■ **Text shown**:
§ §

Nice to meet you, now back off! How to socially distance without seeming rude
- Written by Nathalie Collins, Academic Director (National Programs), Edith Cowan University
Depending on your culture, you are probably used to greeting someone with a handshake, hug or nose bump. Well, not any more.
As introverts everywhere silently (of course) celebrate the need for social distance, the rest of us are struggling to navigate how to project our feelings without touch.
Read more: Social distancing can make you lonely. Here's how to stay connected when you're in lockdown
How much we touch someone when we greet them varies by culture, personality and gender, as well as relationship. Besides being an important greeting ritual, appropriate touch can also serve to strengthen emotional bonds and help to establish the relationship status of two people, whether family, friends, business colleagues, or strangers.
Hands off
Important as handshakes are, the need for personal safety trumps everything. You absolutely don’t have to shake someone’s hand just because they offer it.
How should we deal with any awkwardness that arises? The best advice is to talk about it, but not at length. It doesn’t require an apology or a long explanation.

§ §

■ **Task**: Continue the article on greeting people while socially distancing from its last sentence.

§ §

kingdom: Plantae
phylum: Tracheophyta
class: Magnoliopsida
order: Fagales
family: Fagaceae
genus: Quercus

§ §

■ **Answer**:
When refusing a handshake, do so simply and without fuss, and mention the coronavirus at the first opportunity. Say something simple and concise, such as: “Due to the virus I am not shaking hands at the moment.”
Or, to make it totally clear that it’s nothing personal, you could try saying: “I am not shaking anyone’s hand.”
The tone in which you say these things is crucial. It should be light and maybe even playful. You could further put the other person at ease by saying something friendly like: “It’s lovely to see you again.”
Whatever you do, do it with a smile. The gesture on your face is more important than the ones with your hands. If you’re feeling awkward, make a conscious effort to remember to smile, especially if you are a bloke – one study found that men tend to smile less often than women.
With handshakes and even elbow-bumps now off the table, you could try non-contact options such as a thumbs-up, a “namaste”-style prayer gesture, or even an ironic jazz hands if you think you can pull it off.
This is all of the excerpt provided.